──────── INPUT MATERIAL ────────
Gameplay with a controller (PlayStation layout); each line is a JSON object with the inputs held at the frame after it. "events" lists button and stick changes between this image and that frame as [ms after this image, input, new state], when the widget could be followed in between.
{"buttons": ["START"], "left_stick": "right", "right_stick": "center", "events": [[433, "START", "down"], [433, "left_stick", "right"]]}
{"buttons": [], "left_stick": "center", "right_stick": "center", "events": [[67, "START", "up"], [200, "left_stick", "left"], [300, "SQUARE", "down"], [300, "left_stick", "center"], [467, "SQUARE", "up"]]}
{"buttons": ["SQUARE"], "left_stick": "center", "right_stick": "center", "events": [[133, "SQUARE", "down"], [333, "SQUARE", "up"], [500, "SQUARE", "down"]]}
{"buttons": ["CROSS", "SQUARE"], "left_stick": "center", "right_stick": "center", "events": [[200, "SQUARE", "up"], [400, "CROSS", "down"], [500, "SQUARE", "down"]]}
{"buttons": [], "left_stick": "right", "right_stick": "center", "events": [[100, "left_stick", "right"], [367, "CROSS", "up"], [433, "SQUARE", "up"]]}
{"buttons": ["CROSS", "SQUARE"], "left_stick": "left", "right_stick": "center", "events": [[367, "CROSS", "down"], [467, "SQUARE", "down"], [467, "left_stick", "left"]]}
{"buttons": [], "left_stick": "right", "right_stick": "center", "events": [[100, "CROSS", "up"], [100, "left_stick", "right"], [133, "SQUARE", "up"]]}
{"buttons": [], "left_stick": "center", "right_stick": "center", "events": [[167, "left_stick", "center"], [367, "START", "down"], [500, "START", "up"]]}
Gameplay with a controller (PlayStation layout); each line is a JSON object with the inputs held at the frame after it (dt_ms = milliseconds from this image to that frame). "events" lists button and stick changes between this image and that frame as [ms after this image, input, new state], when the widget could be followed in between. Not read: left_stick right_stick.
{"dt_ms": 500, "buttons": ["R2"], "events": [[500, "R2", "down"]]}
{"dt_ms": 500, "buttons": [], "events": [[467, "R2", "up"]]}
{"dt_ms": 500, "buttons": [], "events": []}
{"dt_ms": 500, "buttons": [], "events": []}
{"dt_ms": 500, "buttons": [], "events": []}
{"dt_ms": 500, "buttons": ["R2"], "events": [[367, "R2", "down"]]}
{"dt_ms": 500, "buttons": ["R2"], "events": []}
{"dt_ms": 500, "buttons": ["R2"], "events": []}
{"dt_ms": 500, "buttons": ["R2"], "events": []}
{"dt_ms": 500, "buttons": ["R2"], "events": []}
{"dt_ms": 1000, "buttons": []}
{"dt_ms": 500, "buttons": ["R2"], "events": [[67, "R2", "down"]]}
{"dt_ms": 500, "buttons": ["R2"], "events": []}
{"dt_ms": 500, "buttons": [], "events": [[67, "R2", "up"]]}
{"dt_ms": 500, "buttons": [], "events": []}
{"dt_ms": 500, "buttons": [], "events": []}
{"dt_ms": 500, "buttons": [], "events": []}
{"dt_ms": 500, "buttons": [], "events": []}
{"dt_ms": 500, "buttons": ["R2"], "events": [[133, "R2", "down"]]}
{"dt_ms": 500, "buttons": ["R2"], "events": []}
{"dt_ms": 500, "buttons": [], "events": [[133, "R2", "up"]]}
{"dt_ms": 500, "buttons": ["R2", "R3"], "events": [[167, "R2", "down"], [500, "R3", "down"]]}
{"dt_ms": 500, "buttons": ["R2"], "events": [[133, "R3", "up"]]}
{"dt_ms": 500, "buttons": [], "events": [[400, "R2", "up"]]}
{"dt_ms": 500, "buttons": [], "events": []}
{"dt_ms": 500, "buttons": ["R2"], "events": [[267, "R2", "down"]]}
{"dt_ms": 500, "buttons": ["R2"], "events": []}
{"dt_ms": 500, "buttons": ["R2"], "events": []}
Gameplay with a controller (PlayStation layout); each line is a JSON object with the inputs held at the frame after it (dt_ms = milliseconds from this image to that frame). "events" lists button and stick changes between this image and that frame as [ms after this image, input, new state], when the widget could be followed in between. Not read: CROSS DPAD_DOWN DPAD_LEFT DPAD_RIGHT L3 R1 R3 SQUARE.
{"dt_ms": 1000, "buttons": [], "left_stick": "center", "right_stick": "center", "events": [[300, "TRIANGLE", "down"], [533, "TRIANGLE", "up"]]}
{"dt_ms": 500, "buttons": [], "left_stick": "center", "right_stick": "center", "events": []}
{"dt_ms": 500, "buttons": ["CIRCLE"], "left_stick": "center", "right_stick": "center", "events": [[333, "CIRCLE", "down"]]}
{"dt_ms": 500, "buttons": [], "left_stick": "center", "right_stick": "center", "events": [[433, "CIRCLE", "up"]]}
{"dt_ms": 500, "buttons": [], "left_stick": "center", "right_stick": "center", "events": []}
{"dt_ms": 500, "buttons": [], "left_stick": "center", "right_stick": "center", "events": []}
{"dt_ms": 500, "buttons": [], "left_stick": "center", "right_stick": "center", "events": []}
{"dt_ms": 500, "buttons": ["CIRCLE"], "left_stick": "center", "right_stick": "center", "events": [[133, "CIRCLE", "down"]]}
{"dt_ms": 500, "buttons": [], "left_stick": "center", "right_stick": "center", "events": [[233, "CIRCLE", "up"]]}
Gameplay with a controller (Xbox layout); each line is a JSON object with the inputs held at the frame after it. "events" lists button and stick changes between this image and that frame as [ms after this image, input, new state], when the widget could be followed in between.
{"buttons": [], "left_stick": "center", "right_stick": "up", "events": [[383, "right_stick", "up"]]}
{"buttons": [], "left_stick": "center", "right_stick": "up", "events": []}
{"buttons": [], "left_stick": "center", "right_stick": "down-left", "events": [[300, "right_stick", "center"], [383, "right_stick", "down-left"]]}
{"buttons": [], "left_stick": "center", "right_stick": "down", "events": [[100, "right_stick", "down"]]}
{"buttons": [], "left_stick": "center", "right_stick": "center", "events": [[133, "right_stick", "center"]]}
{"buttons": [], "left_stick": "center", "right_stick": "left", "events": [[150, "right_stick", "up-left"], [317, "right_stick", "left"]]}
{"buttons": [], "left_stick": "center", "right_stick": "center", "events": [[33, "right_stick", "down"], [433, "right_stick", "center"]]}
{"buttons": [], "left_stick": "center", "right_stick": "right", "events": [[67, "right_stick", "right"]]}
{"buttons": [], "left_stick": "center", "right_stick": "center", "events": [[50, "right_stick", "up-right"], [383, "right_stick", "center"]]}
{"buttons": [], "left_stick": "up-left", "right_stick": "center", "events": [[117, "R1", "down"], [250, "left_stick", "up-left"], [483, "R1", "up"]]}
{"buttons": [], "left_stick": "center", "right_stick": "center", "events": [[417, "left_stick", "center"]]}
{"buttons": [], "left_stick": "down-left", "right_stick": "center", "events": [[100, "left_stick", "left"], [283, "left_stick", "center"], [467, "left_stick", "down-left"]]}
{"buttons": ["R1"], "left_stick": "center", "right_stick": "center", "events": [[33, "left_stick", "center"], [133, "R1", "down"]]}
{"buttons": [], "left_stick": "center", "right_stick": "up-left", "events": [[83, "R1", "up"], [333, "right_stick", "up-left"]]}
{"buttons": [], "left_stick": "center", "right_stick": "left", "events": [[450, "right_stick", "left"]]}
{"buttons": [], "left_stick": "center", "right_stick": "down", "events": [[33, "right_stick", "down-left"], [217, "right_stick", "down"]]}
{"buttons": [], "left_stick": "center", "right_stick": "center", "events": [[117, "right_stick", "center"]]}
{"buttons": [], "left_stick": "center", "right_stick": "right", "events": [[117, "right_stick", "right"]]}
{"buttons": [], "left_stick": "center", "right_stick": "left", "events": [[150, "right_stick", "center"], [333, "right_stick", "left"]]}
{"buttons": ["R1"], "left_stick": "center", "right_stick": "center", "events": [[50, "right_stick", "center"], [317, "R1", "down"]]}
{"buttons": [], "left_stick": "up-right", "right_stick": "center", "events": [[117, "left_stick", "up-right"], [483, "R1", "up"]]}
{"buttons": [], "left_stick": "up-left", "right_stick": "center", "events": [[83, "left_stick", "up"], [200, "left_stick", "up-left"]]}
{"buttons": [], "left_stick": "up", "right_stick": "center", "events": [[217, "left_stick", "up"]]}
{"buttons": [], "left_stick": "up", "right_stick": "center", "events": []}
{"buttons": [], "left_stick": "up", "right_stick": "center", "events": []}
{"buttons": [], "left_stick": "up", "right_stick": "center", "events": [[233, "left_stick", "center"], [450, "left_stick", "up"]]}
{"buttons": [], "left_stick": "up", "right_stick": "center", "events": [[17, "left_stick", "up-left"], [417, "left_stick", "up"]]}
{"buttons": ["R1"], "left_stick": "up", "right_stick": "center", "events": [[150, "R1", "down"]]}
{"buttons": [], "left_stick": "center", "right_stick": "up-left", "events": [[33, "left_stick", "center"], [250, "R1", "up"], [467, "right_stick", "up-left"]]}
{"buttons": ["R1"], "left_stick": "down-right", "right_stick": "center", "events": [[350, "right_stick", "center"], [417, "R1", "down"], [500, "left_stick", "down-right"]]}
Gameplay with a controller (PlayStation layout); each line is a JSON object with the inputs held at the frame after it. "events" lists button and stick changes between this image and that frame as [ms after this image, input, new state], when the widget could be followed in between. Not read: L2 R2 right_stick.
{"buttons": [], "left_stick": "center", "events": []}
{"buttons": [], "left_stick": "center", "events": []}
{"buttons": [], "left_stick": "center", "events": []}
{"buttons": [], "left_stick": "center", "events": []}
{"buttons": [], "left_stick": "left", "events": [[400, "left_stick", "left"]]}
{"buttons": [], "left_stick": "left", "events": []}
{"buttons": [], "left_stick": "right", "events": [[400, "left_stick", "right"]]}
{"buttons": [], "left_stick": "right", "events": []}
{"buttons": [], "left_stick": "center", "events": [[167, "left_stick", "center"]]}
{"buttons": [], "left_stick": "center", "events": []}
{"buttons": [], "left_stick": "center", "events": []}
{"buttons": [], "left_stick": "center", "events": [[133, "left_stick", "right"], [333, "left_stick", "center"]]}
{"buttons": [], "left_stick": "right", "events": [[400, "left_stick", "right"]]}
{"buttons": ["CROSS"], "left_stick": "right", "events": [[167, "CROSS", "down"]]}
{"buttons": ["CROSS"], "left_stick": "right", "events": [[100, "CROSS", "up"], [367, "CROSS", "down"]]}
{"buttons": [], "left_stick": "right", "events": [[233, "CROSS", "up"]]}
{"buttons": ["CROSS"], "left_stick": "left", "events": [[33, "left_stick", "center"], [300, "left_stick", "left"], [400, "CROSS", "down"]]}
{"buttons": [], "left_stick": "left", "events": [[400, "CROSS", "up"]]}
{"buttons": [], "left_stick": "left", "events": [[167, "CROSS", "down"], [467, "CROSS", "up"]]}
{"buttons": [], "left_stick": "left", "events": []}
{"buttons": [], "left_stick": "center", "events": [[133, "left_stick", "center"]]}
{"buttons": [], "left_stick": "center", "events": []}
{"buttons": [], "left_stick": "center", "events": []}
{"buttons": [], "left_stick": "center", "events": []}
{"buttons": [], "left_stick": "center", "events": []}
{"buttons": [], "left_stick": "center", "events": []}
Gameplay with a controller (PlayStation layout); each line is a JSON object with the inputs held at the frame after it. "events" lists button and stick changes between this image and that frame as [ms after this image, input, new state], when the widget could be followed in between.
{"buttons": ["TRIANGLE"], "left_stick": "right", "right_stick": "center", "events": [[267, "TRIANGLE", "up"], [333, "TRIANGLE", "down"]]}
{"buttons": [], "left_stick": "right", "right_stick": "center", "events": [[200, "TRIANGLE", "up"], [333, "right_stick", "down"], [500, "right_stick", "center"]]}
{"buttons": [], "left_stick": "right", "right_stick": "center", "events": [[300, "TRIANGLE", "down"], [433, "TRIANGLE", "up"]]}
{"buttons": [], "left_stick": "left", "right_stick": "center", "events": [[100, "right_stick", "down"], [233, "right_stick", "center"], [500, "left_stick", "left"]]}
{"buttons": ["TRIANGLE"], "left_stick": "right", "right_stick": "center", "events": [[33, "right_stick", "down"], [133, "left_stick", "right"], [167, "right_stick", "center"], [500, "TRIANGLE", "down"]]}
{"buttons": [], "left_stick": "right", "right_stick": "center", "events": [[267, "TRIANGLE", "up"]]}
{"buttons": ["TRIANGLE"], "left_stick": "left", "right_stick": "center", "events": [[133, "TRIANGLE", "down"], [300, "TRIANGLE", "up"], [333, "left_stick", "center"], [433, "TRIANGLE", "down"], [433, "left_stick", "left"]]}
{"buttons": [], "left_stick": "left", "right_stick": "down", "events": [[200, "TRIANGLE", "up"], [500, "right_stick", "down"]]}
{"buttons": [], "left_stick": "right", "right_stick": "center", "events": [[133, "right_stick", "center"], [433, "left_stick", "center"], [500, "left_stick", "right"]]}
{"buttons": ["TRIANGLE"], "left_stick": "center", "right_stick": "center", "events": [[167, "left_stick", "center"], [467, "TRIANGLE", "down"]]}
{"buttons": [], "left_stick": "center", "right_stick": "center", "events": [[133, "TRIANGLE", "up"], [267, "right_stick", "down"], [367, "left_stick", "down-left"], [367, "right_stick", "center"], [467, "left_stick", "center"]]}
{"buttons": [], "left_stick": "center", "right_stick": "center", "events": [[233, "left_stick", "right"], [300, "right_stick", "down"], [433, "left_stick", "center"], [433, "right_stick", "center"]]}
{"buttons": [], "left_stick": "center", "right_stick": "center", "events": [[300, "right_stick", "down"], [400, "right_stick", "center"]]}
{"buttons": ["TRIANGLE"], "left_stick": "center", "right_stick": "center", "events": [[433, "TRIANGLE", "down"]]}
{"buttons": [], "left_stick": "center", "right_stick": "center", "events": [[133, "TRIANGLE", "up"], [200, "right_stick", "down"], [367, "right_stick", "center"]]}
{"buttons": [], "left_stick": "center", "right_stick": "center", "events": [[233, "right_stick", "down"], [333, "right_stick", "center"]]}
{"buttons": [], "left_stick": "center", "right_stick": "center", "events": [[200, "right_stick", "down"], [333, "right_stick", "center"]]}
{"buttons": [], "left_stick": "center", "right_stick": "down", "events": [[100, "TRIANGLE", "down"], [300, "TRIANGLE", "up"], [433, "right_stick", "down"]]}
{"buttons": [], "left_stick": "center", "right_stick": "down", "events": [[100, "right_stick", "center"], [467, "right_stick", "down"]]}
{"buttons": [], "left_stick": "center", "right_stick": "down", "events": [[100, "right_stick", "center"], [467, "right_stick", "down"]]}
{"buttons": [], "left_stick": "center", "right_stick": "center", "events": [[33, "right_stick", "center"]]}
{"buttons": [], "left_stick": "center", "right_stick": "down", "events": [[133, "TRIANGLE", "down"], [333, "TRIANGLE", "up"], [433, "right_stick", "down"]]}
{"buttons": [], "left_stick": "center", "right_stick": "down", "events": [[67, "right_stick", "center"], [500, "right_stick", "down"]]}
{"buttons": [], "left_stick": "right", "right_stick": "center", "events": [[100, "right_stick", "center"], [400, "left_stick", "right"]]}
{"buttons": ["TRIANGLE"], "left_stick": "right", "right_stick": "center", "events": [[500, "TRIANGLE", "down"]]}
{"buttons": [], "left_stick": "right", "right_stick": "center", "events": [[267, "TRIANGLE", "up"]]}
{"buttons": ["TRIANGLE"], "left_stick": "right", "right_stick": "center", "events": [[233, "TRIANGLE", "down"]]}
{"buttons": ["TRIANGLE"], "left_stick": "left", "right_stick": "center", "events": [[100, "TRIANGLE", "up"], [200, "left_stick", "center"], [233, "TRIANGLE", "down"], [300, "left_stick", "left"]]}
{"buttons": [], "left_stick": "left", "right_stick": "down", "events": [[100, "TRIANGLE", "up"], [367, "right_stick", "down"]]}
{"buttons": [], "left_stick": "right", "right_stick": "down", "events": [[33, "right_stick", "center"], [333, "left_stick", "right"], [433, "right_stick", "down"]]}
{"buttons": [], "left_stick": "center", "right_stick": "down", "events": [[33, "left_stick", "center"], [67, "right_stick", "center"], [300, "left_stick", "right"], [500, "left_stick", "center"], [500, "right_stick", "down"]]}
────────
TASK STATEMENT: Within the data above, how many lines contain "milliseconds"? Respond with the tally alone.

PROBLEM SOLUTION: 2